Oxime as a general photocage for the design of visible light photo-activatable fluorophores

Abstract

Photoactivatable fluorophores have been widely used for tracking molecular and cellular dynamics with subdiffraction resolution. In this work, we have prepared a series of photoactivatable probes using the oxime moiety as a new class of photolabile caging group in which the photoactivation process is mediated by a highly efficient photodeoximation reaction. Incorporation of the oxime caging group into fluorophores results in loss of fluorescence. Upon light irradiation in the presence of air, the oxime-caged fluorophores are oxidized to their carbonyl derivatives, restoring strong fluorophore fluorescence. To demonstrate the utility of these oxime-caged fluorophores, we have created probes that target different organelles for live-cell confocal imaging. We also carried out photoactivated localization microscopy (PALM) imaging under physiological conditions using low-power light activation in the absence of cytotoxic additives. Our studies show that oximes represent a new class of visible-light photocages that can be widely used for cellular imaging, sensing, and photo-controlled molecular release.

Fig. 1. Design of oxime-caged fluorogenic dyes. Oxime substitution at the carbonyl group of fluorophores results in very weak fluorescence via an ICT off mechanism. Upon irradiation with light, the oxime group can be oxidized to its carbonyl derivatives, thus restoring the strong fluorescence of fluorophores.

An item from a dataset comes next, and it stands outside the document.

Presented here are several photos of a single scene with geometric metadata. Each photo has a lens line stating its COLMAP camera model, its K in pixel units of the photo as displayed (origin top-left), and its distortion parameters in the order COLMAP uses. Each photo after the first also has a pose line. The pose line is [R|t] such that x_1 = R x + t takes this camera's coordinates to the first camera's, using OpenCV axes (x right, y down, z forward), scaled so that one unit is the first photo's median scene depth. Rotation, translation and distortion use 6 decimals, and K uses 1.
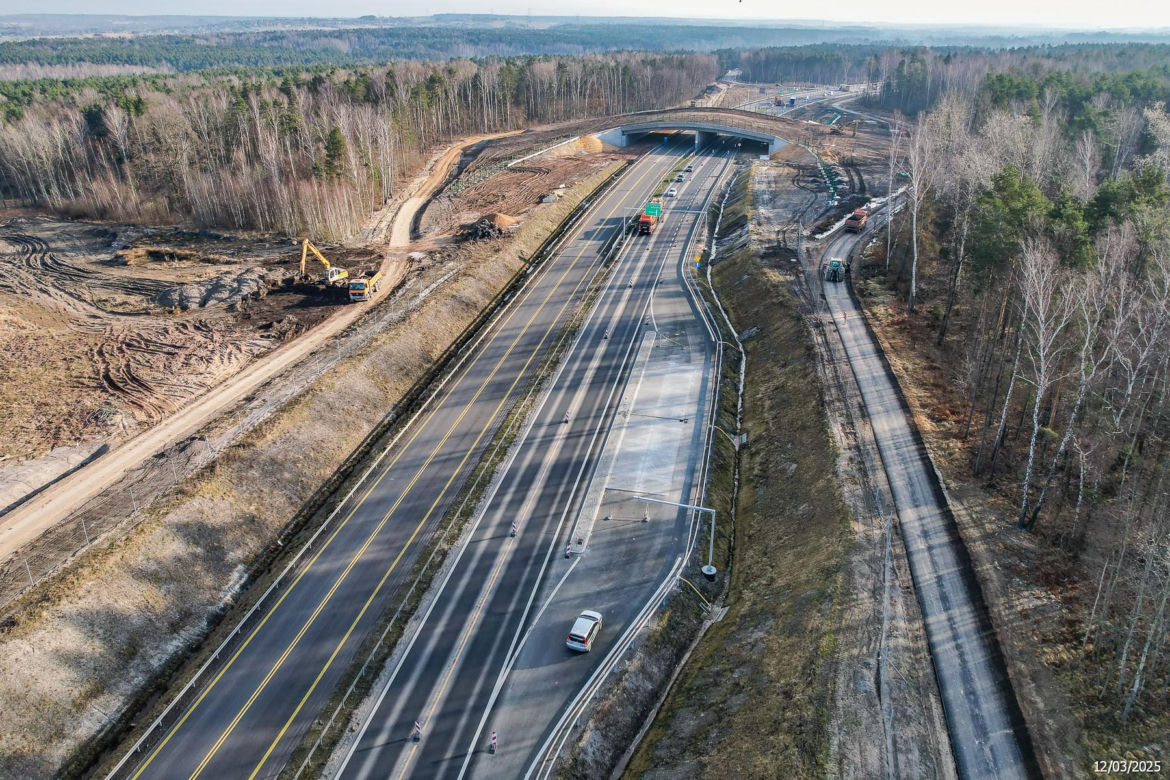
lens RADIAL K [[827.2, 0, 585.0], [0, 827.2, 390.0], [0, 0, 1]] dist [-0.053084, 0.059102]
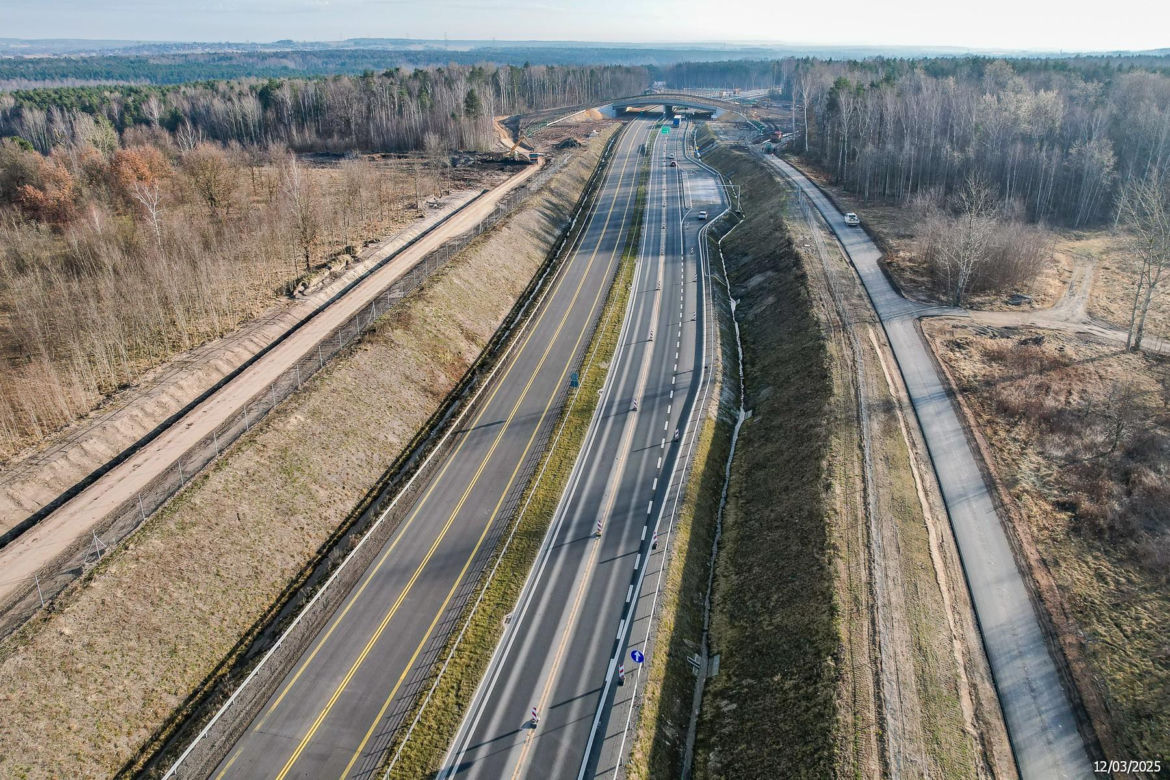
lens RADIAL K [[827.2, 0, 585.0], [0, 827.2, 390.0], [0, 0, 1]] dist [-0.053084, 0.059102]
pose [[0.994324, -0.041999, 0.097757, -0.141566], [0.044513, 0.998728, -0.023675, 0.185434], [-0.096639, 0.027892, 0.994929, -0.364648]]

Fig. 2. Photoactivation of oxime-caged fluorophores. (A) Overlay of ¹H NMR spectra (6.8–11.5 ppm) of ACD-Oxm taken at the indicated light irradiation times (430 nm, 62.2 μW cm⁻²). (B) Normalized absorbance spectra of ACD, ACD-Oxm, and ACD-Oxm after photoactivation. (C) Absorbance changes in ACD-Oxm after light irradiation for different times (50 μM in DMSO, 430 nm, 62.2 μW cm⁻²). (D) Fluorescence spectra of ACD-Oxm (50 μM in DMSO) after light irradiation for different times (430 nm, 62.2 μW cm⁻²). (E–I) Fluorescence spectra of Cou-Oxm, API-Oxm, BAD-Oxm, NP-Oxm, and NR-Oxm (50 μM in DMSO) after light irradiation for different times (Cou-Oxm, BAD-Oxm, NP-Oxm and NR-Oxm by 430 nm, 62.2 μW cm⁻², API-Oxm by 405 nm, 70.0 μW cm⁻²).

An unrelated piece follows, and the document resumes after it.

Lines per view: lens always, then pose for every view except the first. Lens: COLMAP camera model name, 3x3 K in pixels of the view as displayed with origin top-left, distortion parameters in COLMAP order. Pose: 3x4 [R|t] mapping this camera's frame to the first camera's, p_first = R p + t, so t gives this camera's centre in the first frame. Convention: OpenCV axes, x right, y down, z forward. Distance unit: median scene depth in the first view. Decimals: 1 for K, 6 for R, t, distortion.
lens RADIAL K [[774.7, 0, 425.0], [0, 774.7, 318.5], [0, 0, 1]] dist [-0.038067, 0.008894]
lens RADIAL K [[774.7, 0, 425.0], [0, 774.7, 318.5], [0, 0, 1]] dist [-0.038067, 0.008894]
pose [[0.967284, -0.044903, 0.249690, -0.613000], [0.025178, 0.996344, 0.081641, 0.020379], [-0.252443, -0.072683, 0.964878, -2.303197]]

Fig. 3. Mechanism of oxime-caged fluorophore activation. (A) Control experiments for studying the reaction mechanism. (B) Near-IR phosphorescence spectra of singlet oxygen generated by excitation of ACD-Oxm and the reference (Ru(bpy)₃²⁺) in oxygen-saturated methanol (50 μM) with 405 nm laser pulses at 25 °C. (C) Fluorescence change in ACD-Oxm (50 μM in DMSO) in the presence (1.1 equivalent TEMPO) and absence of TEMPO under light irradiation (430 nm, 62.2 μW cm⁻²). (D) Proposed photoactivation mechanism of oxime-caged fluorophores.

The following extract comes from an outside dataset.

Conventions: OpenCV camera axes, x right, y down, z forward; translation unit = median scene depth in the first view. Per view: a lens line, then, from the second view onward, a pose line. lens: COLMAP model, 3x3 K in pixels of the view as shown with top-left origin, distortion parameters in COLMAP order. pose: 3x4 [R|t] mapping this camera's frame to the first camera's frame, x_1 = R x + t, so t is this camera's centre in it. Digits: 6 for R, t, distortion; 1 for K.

Fig. 4. Live-cell confocal imaging using oxime-caged fluorophores. (A) Synthesis of organelle-targeting BAD-Oxm fluorogenic fluorophores. (B) Photoactivation of BAD-Oxm (5 μM) in A431 cells using 405 nm laser activation. Confocal images were captured before and after 405 nm light activation of BAD-Oxm. Scale bar = 5 μm. (C) Photoactivation of organelle-targeting BAD-Oxm probes (2 μM) in A431 cells. Confocal images were captured from cells incubated with BAD-Oxm-TPP, BAD-Oxm-MOR, and BAD-Oxm-Ts along with corresponding commercial markers for mitochondria, lysosomes, and endoplasmic reticulum, respectively. Commercial MitoView™ 633, LysoView™ 633, and ERTracker™ Red (BODIPY™ TR Glibenclamide) were used as markers for mitochondria, lysosomes, and endoplasmic reticulum, respectively. Scale bar = 5 μm.

Fig. 5. Super-resolution imaging of HaloTag proteins using oxime-caged fluorophores. (A) Scheme for labeling the protein of interest (POI) with BAD-Oxm-Halo ligand for fluorescence imaging. (B) Fluorescence change of BAD-Oxm-Halo in the presence of 430 nm light (62.2 μW cm⁻²). (C) Intracellular fluorescence change in BAD-Oxm-Halo (5 μM) during photoactivation at 405 nm in CHO–K1 cells. (D) Widefield image and corresponding PALM images of H2B labeled with H2B-HaloTag in CHO–K1 cells. (E) Histogram plot of the localization accuracy of PALM images in (D). Scale bar = 1 μm.